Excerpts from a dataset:
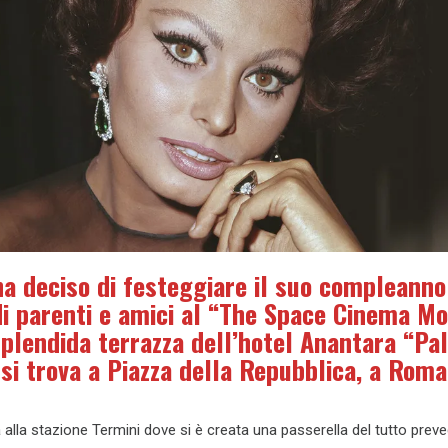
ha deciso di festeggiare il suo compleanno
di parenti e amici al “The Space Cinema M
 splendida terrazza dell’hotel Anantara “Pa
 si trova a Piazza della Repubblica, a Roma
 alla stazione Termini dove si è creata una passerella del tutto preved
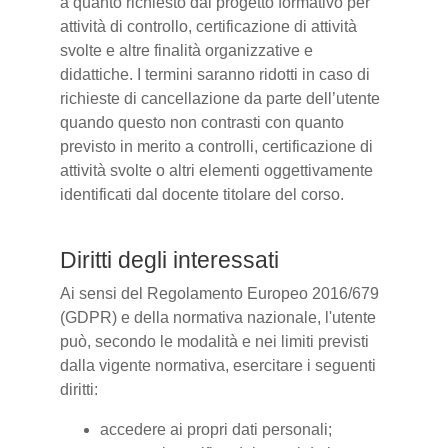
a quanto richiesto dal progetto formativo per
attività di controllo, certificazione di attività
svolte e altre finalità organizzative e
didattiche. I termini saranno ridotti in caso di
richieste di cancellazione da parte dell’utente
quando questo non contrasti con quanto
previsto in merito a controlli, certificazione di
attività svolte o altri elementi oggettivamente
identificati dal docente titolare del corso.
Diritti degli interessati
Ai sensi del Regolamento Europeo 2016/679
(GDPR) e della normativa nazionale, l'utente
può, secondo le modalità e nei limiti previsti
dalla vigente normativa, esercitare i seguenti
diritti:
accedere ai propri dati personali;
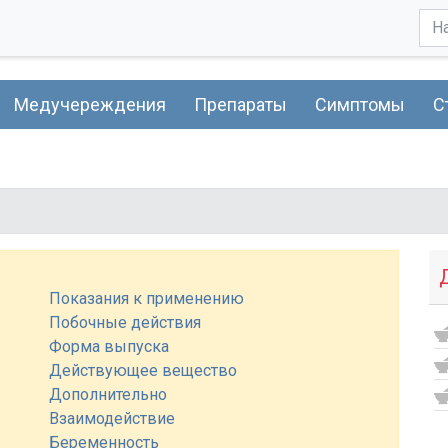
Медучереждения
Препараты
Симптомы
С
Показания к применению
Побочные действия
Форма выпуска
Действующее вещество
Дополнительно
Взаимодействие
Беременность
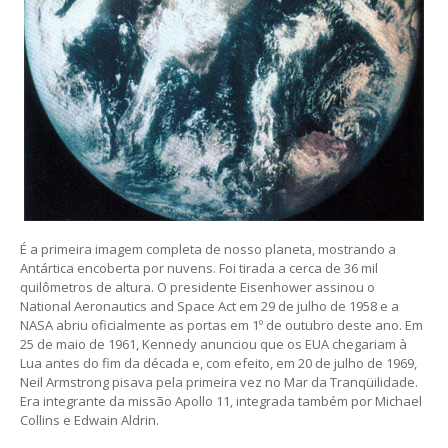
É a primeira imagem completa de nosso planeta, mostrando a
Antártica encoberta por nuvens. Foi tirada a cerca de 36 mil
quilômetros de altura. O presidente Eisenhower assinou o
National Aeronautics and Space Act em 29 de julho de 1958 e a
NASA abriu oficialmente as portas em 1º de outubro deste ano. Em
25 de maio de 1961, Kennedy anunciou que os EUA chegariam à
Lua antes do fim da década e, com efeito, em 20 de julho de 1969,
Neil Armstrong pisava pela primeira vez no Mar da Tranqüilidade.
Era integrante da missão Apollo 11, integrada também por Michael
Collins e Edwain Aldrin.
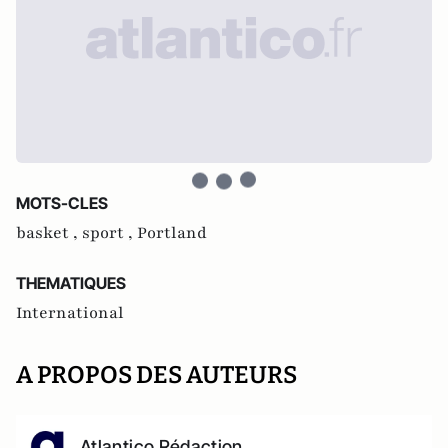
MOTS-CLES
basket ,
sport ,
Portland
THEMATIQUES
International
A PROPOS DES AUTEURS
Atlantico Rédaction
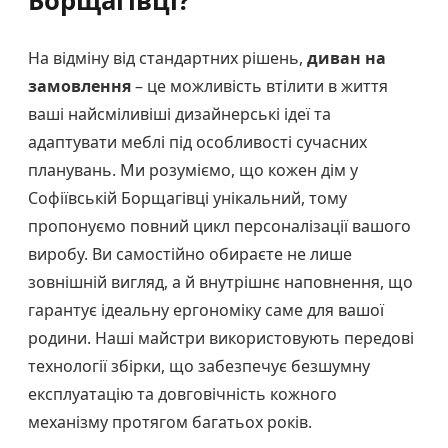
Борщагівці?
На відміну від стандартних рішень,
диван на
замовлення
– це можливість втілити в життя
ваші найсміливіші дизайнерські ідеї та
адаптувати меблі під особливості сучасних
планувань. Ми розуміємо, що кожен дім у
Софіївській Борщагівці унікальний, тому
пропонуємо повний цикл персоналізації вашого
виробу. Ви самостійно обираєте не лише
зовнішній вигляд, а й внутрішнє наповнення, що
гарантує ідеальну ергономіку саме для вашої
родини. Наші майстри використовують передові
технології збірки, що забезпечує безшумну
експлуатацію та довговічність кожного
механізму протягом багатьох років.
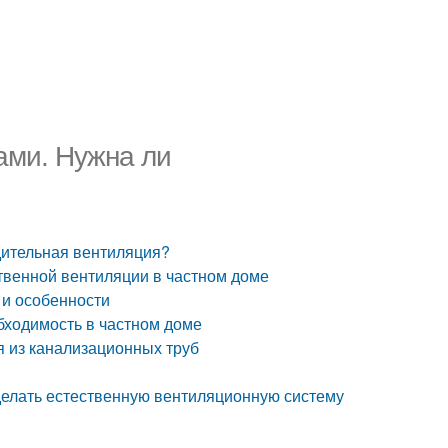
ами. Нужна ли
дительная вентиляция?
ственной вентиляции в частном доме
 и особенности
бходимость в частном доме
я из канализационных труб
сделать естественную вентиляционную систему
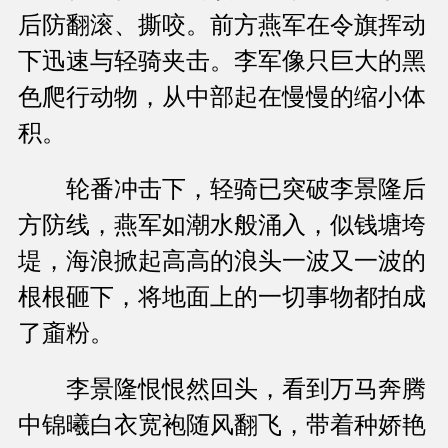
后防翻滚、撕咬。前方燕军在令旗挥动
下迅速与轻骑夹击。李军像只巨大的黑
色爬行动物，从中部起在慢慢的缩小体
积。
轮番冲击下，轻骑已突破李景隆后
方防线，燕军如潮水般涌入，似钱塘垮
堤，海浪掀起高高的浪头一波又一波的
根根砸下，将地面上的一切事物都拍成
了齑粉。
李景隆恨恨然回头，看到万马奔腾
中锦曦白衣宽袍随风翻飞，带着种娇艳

• DIRECTIVE
Above are some entries. Restate word for word the lines from the one holding "a quanto richiesto dal progetto formativo per" through the one holding "Era integrante da", but not the pictures.

• RESPONSE AREA
a quanto richiesto dal progetto formativo per
attività di controllo, certificazione di attività
svolte e altre finalità organizzative e
didattiche. I termini saranno ridotti in caso di
richieste di cancellazione da parte dell’utente
quando questo non contrasti con quanto
previsto in merito a controlli, certificazione di
attività svolte o altri elementi oggettivamente
identificati dal docente titolare del corso.
Diritti degli interessati
Ai sensi del Regolamento Europeo 2016/679
(GDPR) e della normativa nazionale, l'utente
può, secondo le modalità e nei limiti previsti
dalla vigente normativa, esercitare i seguenti
diritti:
accedere ai propri dati personali;
Медучереждения
Препараты
Симптомы
С
Показания к применению
Побочные действия
Форма выпуска
Действующее вещество
Дополнительно
Взаимодействие
Беременность
É a primeira imagem completa de nosso planeta, mostrando a
Antártica encoberta por nuvens. Foi tirada a cerca de 36 mil
quilômetros de altura. O presidente Eisenhower assinou o
National Aeronautics and Space Act em 29 de julho de 1958 e a
NASA abriu oficialmente as portas em 1º de outubro deste ano. Em
25 de maio de 1961, Kennedy anunciou que os EUA chegariam à
Lua antes do fim da década e, com efeito, em 20 de julho de 1969,
Neil Armstrong pisava pela primeira vez no Mar da Tranqüilidade.
Era integrante da missão Apollo 11, integrada também por Michael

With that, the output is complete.